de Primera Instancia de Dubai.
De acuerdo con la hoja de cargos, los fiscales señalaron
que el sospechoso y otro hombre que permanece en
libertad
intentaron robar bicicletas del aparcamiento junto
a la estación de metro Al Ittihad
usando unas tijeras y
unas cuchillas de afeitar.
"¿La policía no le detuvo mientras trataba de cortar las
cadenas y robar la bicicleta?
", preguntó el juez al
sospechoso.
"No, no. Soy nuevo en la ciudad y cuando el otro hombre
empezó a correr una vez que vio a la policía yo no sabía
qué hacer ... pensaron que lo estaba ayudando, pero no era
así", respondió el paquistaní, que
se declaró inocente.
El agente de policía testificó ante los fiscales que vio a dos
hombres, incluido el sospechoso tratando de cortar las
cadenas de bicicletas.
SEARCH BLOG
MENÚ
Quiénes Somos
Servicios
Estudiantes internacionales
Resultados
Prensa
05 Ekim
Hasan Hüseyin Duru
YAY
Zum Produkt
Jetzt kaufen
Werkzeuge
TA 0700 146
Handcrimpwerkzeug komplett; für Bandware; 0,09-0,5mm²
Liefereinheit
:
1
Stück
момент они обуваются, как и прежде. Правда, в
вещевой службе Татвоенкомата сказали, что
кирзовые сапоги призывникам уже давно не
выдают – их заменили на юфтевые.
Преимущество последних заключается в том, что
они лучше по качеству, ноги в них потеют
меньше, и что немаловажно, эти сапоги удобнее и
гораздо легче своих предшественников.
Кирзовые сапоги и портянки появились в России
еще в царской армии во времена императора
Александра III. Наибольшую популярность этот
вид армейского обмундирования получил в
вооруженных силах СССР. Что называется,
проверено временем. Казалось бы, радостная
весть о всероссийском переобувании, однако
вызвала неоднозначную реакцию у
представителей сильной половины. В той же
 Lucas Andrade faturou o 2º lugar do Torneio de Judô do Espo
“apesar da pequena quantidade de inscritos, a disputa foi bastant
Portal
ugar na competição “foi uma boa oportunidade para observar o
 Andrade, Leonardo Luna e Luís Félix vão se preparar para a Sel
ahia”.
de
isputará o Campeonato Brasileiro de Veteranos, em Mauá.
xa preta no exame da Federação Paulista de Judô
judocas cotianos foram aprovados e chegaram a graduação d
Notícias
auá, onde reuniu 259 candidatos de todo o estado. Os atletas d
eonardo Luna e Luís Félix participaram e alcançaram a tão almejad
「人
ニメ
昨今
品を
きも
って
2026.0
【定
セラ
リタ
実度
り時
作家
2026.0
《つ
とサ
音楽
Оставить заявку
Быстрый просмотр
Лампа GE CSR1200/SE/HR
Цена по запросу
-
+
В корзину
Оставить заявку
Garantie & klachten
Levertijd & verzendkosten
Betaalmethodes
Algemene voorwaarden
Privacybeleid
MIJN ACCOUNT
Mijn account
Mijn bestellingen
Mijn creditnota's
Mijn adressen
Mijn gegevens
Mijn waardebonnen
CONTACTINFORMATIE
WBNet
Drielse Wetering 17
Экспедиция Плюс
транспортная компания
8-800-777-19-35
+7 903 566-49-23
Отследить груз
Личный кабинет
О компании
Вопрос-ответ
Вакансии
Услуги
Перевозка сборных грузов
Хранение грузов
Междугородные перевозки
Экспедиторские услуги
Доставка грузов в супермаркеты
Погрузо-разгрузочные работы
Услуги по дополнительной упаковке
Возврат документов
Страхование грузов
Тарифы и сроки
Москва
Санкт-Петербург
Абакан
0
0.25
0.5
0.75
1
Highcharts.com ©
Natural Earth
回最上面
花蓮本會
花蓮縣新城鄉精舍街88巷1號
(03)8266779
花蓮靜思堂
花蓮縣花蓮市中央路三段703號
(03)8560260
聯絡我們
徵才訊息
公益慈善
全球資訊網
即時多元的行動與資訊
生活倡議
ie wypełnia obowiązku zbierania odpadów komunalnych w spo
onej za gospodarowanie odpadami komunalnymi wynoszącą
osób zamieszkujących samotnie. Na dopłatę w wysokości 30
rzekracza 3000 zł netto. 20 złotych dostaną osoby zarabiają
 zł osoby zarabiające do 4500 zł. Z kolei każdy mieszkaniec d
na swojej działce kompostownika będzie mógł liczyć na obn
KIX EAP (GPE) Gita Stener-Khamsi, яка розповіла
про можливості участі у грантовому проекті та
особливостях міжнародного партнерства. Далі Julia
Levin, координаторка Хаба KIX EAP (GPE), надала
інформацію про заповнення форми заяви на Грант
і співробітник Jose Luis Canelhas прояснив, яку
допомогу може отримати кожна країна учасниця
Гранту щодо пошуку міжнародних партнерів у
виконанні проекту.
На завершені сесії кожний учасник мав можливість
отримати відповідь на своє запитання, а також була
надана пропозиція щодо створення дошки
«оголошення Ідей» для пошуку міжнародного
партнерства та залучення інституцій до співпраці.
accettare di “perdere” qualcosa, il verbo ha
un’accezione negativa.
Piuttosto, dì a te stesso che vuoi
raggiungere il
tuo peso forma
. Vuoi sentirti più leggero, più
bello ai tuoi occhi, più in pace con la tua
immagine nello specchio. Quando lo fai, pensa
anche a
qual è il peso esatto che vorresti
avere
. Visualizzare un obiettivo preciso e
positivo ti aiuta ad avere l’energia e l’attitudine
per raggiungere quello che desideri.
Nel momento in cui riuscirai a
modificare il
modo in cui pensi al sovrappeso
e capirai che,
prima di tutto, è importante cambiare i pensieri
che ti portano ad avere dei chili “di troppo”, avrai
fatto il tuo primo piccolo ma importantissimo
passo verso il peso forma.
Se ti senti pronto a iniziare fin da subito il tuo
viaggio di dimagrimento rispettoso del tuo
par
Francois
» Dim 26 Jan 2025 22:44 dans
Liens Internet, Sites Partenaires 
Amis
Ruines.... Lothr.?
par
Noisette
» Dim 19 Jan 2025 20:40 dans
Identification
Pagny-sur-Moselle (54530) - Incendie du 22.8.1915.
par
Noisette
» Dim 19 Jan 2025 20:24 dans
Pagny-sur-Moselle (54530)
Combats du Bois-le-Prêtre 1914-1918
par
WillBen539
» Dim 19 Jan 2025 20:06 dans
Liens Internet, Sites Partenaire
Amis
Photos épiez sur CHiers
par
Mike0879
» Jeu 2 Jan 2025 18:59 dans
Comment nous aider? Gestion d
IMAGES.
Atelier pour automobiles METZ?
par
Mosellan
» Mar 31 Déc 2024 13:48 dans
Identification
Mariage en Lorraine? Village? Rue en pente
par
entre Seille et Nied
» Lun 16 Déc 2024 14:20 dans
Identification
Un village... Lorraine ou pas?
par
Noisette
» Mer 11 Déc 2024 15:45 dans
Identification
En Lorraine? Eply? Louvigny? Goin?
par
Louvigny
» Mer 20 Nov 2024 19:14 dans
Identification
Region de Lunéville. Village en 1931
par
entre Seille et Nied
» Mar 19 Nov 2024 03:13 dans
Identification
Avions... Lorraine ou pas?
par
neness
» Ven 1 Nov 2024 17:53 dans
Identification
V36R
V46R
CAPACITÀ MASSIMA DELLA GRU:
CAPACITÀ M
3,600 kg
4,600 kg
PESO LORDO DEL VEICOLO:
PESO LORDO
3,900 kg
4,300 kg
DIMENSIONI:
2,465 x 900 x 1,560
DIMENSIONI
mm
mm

-.-.-

*Required work*. Would you print, exactly as written, every line above from the one holding "Hasan Hüseyin Duru" through the one holding "еще в царской армии во времена императора", with both included and no other lines?

*Answer to this exercise*.
Hasan Hüseyin Duru
YAY
Zum Produkt
Jetzt kaufen
Werkzeuge
TA 0700 146
Handcrimpwerkzeug komplett; für Bandware; 0,09-0,5mm²
Liefereinheit
:
1
Stück
момент они обуваются, как и прежде. Правда, в
вещевой службе Татвоенкомата сказали, что
кирзовые сапоги призывникам уже давно не
выдают – их заменили на юфтевые.
Преимущество последних заключается в том, что
они лучше по качеству, ноги в них потеют
меньше, и что немаловажно, эти сапоги удобнее и
гораздо легче своих предшественников.
Кирзовые сапоги и портянки появились в России
еще в царской армии во времена императора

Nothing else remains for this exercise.